* **PROBLEM REQUIREMENTS**:
Starting at the line that holds "32: (798, 267, 10.24)" and stopping at the line that holds "51: (1175, 573, 6.40)", restate the records below word for word, with both of those lines included.

**** SUPPLIED INFORMATION

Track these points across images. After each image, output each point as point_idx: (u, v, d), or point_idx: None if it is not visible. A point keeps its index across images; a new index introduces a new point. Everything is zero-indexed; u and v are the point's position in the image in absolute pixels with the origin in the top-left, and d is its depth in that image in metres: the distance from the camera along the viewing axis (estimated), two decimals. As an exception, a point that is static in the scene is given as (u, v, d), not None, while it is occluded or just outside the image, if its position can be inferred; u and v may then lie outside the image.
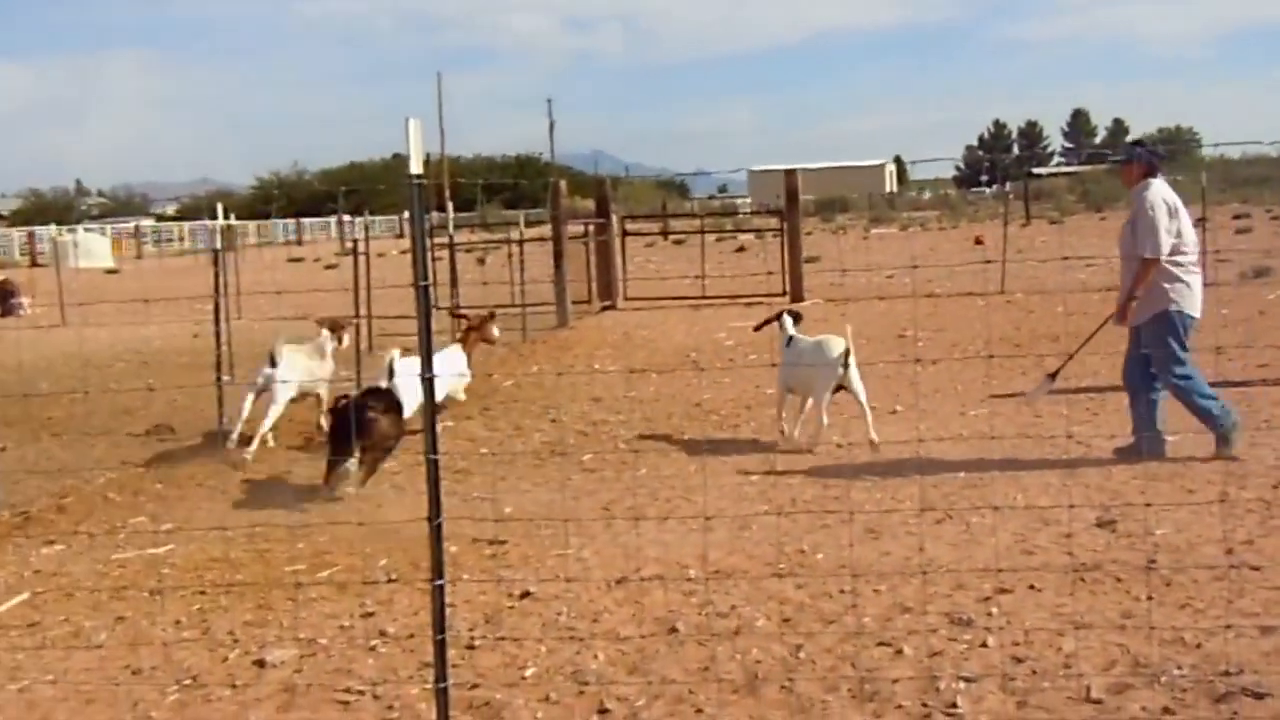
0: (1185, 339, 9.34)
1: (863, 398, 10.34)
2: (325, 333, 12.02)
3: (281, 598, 7.11)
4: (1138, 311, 9.40)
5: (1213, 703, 5.09)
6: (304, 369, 11.53)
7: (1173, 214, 9.26)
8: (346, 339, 12.42)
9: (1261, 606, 6.10)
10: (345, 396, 10.20)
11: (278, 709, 5.59)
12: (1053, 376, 10.39)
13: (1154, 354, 9.33)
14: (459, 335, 13.27)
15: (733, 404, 12.61)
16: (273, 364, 11.16)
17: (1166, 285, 9.24)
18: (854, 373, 10.32)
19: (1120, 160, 9.92)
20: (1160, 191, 9.33)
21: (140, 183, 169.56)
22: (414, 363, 10.44)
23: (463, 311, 14.56)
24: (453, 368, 12.13)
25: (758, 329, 11.81)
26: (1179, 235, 9.25)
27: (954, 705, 5.18)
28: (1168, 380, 9.34)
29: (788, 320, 11.19)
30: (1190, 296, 9.30)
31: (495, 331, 13.20)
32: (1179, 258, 9.27)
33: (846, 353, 10.28)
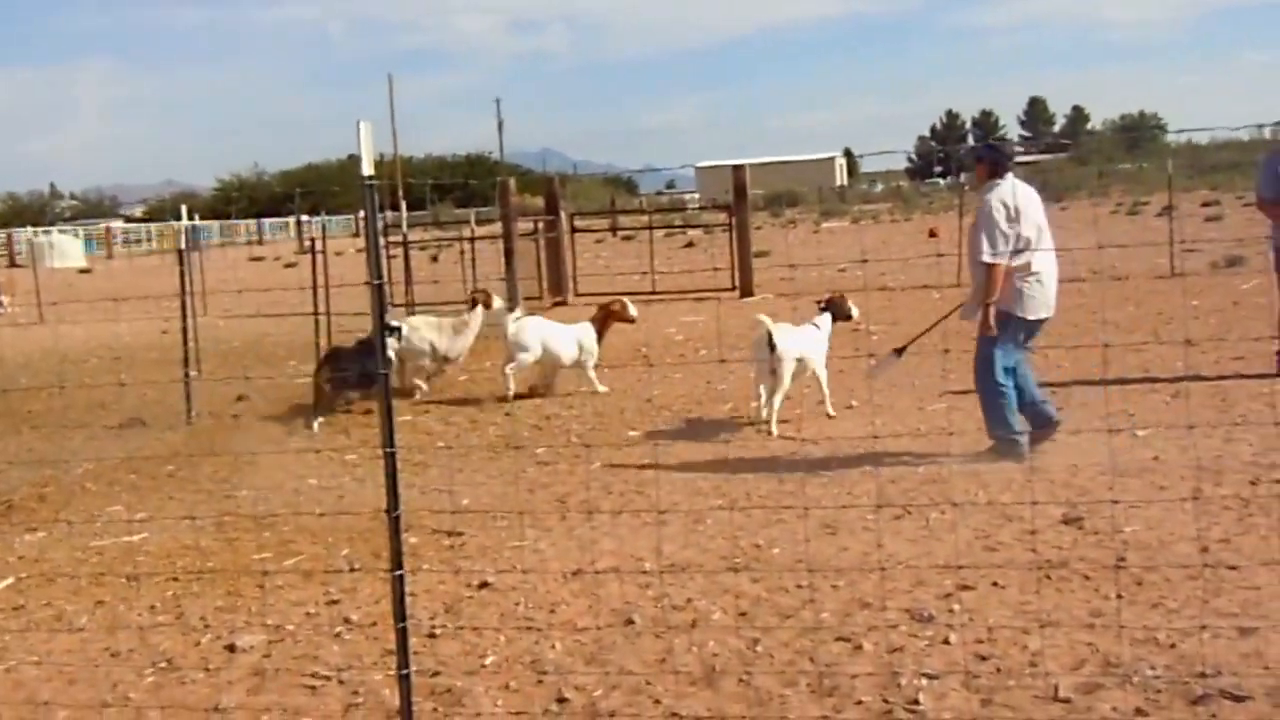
0: (1017, 342, 9.36)
1: (784, 383, 10.78)
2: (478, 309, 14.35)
3: (250, 585, 7.27)
4: (968, 311, 9.55)
5: (1189, 704, 4.97)
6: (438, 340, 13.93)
7: (1012, 217, 9.13)
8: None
9: (1239, 607, 5.95)
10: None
11: (248, 692, 5.73)
12: (899, 352, 10.68)
13: (978, 352, 9.41)
14: (595, 315, 14.11)
15: (684, 399, 12.74)
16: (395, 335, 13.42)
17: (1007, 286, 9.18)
18: (780, 357, 10.65)
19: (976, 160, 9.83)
20: (1001, 194, 9.22)
21: (110, 185, 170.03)
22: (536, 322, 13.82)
23: (480, 290, 15.45)
24: (572, 343, 13.54)
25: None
26: (1018, 238, 9.12)
27: (916, 702, 5.14)
28: (979, 382, 9.44)
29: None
30: (1025, 300, 9.22)
31: (633, 310, 14.27)
32: (1018, 260, 9.14)
33: (769, 337, 10.53)
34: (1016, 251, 9.12)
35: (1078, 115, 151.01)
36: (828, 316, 11.59)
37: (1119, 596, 6.19)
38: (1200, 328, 14.86)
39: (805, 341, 11.21)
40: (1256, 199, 12.01)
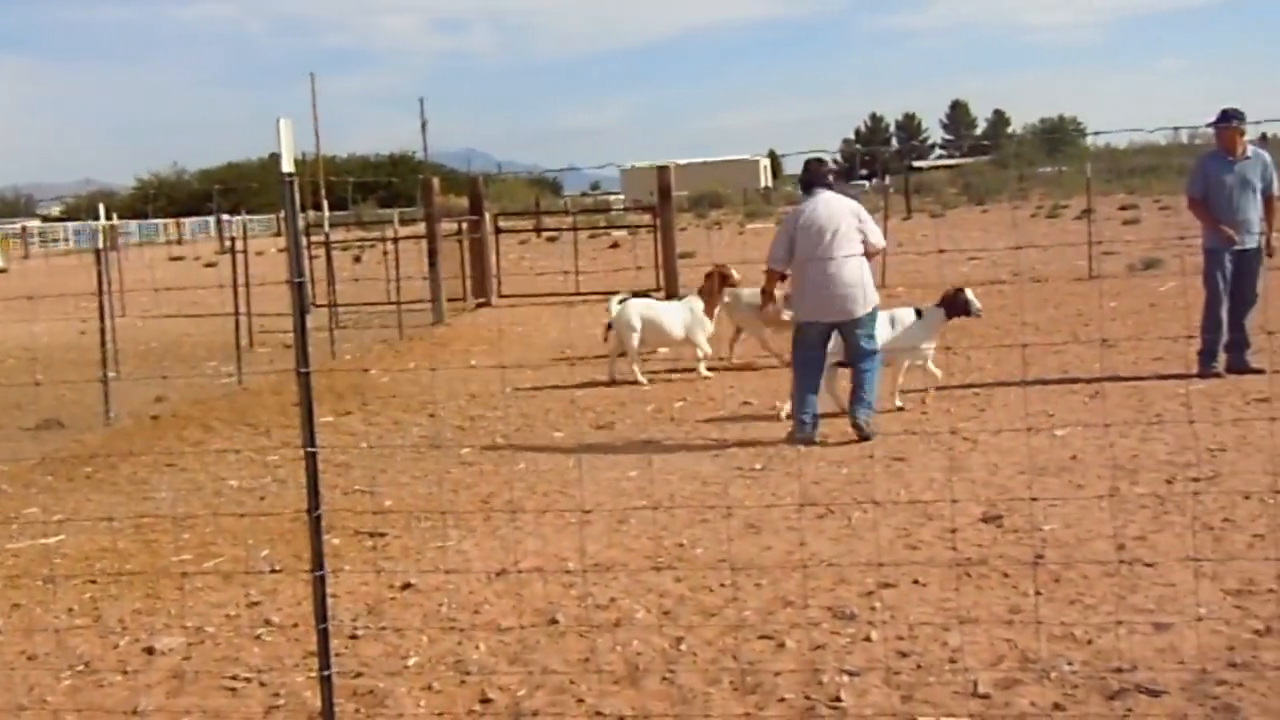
0: (802, 337, 10.32)
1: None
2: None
3: (169, 587, 7.18)
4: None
5: (1105, 699, 5.01)
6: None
7: (795, 226, 10.25)
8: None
9: (1155, 603, 6.03)
10: None
11: (167, 695, 5.66)
12: None
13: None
14: (702, 285, 14.19)
15: (608, 400, 12.75)
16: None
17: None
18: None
19: None
20: (802, 206, 10.36)
21: (26, 184, 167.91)
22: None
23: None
24: (678, 319, 13.89)
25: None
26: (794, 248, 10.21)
27: (837, 699, 5.15)
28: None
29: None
30: (798, 303, 10.35)
31: (735, 275, 14.20)
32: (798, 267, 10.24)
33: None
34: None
35: (999, 119, 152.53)
36: (940, 310, 11.24)
37: (1037, 593, 6.24)
38: (1118, 329, 15.06)
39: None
40: (1187, 199, 12.24)
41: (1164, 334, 13.96)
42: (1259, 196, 11.94)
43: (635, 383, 13.42)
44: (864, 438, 9.98)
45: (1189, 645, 5.49)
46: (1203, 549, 6.76)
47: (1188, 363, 11.97)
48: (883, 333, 10.65)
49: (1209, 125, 12.00)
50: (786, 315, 11.36)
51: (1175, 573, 6.40)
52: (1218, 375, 11.73)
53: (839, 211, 10.15)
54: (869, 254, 10.22)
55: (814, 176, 10.38)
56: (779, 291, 11.20)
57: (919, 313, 11.20)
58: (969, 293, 11.16)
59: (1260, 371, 11.66)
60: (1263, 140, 12.43)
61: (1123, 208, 41.47)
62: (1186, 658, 5.36)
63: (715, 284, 13.92)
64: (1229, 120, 11.82)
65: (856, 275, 10.03)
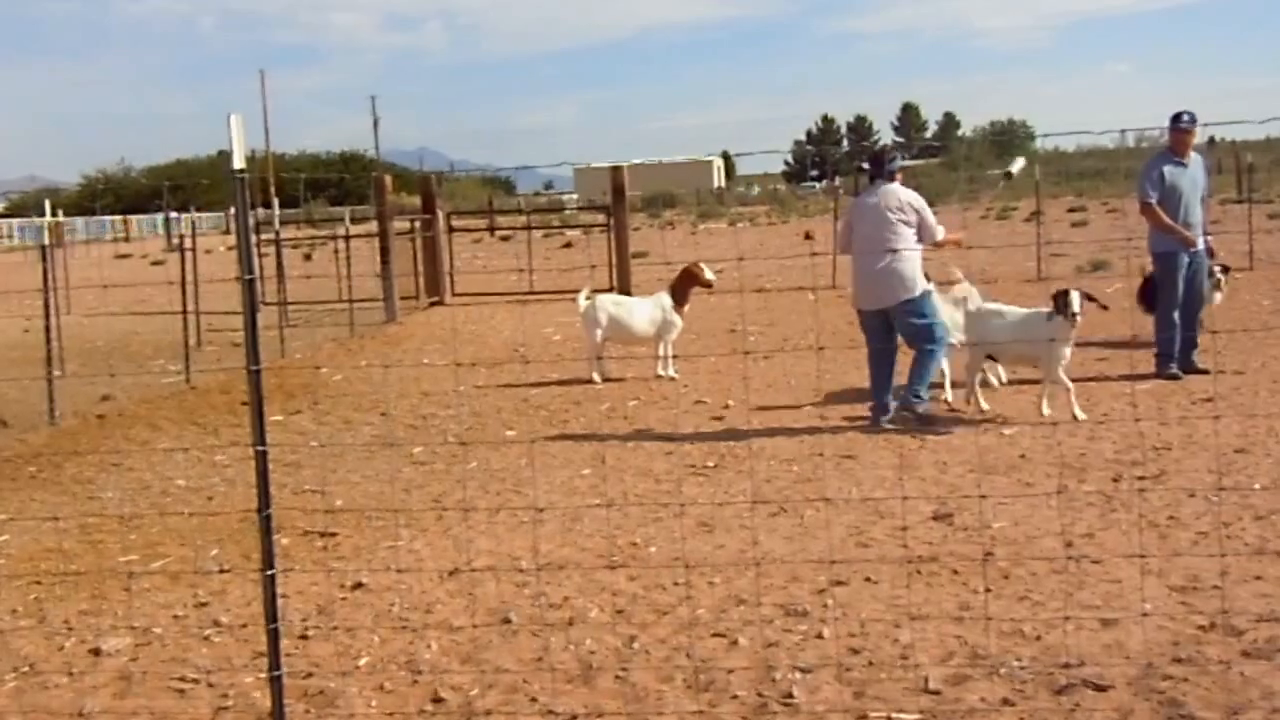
0: (864, 325, 10.82)
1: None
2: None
3: (116, 587, 7.12)
4: None
5: (1053, 694, 5.06)
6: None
7: (854, 216, 10.89)
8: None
9: (1101, 599, 6.11)
10: None
11: (114, 696, 5.60)
12: None
13: None
14: (673, 282, 14.02)
15: (561, 399, 12.74)
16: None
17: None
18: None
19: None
20: (864, 196, 10.86)
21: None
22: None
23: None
24: (646, 315, 13.76)
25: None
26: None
27: (790, 695, 5.17)
28: None
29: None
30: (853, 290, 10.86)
31: (710, 274, 14.01)
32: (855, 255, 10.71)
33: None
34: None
35: (949, 121, 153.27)
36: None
37: (987, 590, 6.30)
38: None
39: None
40: (1140, 203, 12.32)
41: (1110, 335, 14.07)
42: (1200, 198, 12.11)
43: (590, 381, 13.41)
44: (917, 419, 10.36)
45: (1135, 641, 5.55)
46: (1149, 546, 6.82)
47: (1133, 362, 12.09)
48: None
49: (1168, 126, 12.01)
50: None
51: (1122, 569, 6.46)
52: (1176, 377, 11.82)
53: (893, 203, 10.53)
54: (934, 244, 10.67)
55: (877, 168, 10.84)
56: None
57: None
58: None
59: (1206, 372, 11.83)
60: (1210, 143, 12.58)
61: (1071, 210, 41.83)
62: (1132, 653, 5.42)
63: (687, 282, 13.87)
64: (1192, 122, 11.88)
65: (898, 263, 10.38)
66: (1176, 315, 11.97)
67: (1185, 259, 11.99)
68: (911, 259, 10.38)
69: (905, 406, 10.39)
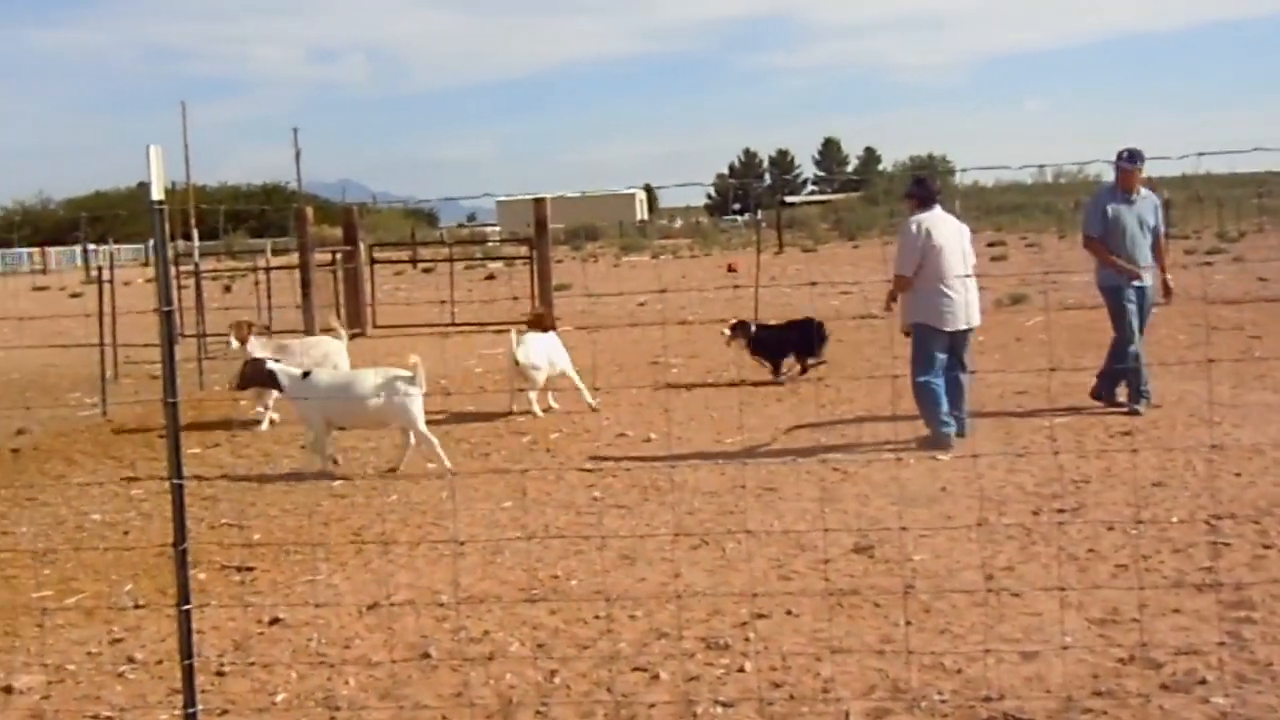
0: (932, 349, 10.76)
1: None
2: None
3: (28, 624, 6.99)
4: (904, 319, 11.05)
5: None
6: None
7: (925, 238, 10.77)
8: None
9: (1022, 632, 6.15)
10: None
11: (24, 736, 5.49)
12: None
13: (912, 355, 10.88)
14: (545, 322, 14.30)
15: (483, 431, 12.67)
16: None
17: (912, 299, 10.86)
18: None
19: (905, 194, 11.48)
20: (920, 219, 10.91)
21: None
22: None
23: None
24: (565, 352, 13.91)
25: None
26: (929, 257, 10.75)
27: None
28: (912, 380, 10.81)
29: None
30: (934, 312, 10.76)
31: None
32: (932, 278, 10.74)
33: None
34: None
35: (870, 156, 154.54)
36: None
37: (908, 623, 6.30)
38: (985, 361, 15.31)
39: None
40: (1083, 238, 12.41)
41: (1029, 367, 14.21)
42: (1150, 237, 12.08)
43: (529, 413, 13.33)
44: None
45: (1055, 674, 5.57)
46: (1068, 579, 6.87)
47: (1050, 396, 12.19)
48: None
49: (1115, 163, 12.01)
50: None
51: (1041, 602, 6.51)
52: (1123, 405, 11.89)
53: (956, 228, 11.10)
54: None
55: (929, 192, 11.11)
56: None
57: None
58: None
59: (1132, 411, 11.78)
60: (1147, 181, 12.52)
61: (990, 244, 42.22)
62: (1053, 686, 5.45)
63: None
64: (1132, 160, 11.88)
65: (975, 288, 11.10)
66: (1134, 348, 11.89)
67: (1130, 293, 11.93)
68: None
69: (960, 431, 10.82)
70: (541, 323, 14.11)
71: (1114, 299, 12.05)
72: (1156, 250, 12.21)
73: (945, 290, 10.74)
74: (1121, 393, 12.13)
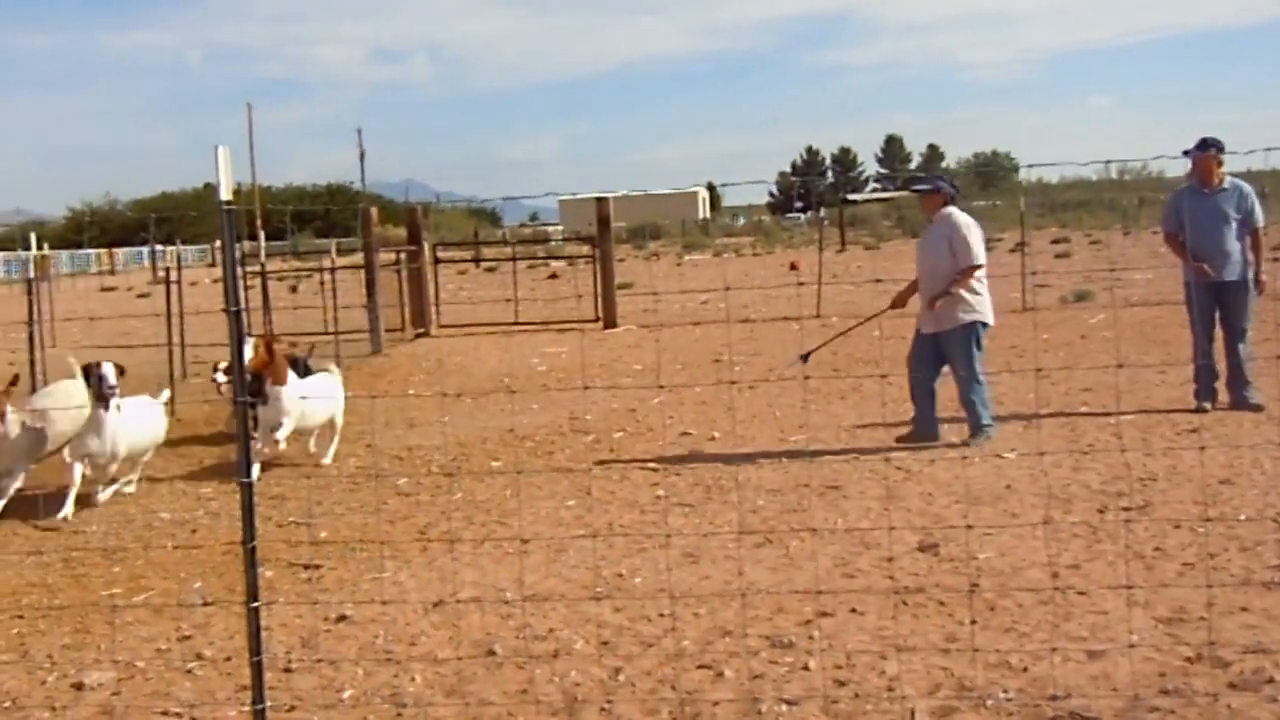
0: (982, 344, 10.94)
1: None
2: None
3: (99, 621, 7.08)
4: (942, 321, 10.76)
5: None
6: None
7: (979, 233, 11.03)
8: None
9: (1088, 630, 6.10)
10: None
11: (96, 732, 5.57)
12: (805, 357, 11.61)
13: (959, 356, 10.75)
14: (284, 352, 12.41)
15: (546, 430, 12.72)
16: None
17: (971, 298, 10.86)
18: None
19: (925, 190, 11.29)
20: (971, 218, 11.12)
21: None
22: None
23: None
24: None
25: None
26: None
27: None
28: (962, 377, 10.74)
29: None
30: (988, 307, 10.97)
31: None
32: (980, 274, 10.91)
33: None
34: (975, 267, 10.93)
35: (933, 153, 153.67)
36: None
37: (973, 621, 6.26)
38: (1050, 359, 15.21)
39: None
40: (1163, 233, 12.27)
41: (1094, 365, 14.08)
42: (1236, 228, 11.57)
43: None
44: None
45: (1122, 672, 5.53)
46: (1135, 577, 6.81)
47: (1116, 393, 12.08)
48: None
49: (1186, 153, 11.41)
50: None
51: (1108, 601, 6.46)
52: (1204, 410, 11.51)
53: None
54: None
55: (957, 191, 11.32)
56: None
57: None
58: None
59: (1260, 409, 11.45)
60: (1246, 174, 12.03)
61: (1055, 241, 41.89)
62: (1119, 685, 5.41)
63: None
64: (1207, 149, 11.35)
65: None
66: (1209, 347, 11.64)
67: (1209, 290, 11.55)
68: None
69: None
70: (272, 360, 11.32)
71: (1187, 296, 11.80)
72: (1252, 242, 11.66)
73: (986, 288, 11.01)
74: (1221, 389, 11.76)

********

* **TASK ANSWER**:
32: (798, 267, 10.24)
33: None
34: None
35: (999, 119, 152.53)
36: (940, 310, 11.24)
37: (1037, 593, 6.24)
38: (1118, 329, 15.06)
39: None
40: (1187, 199, 12.24)
41: (1164, 334, 13.96)
42: (1259, 196, 11.94)
43: (635, 383, 13.42)
44: (864, 438, 9.98)
45: (1189, 645, 5.49)
46: (1203, 549, 6.76)
47: (1188, 363, 11.97)
48: (883, 333, 10.65)
49: (1209, 125, 12.00)
50: (786, 315, 11.36)
51: (1175, 573, 6.40)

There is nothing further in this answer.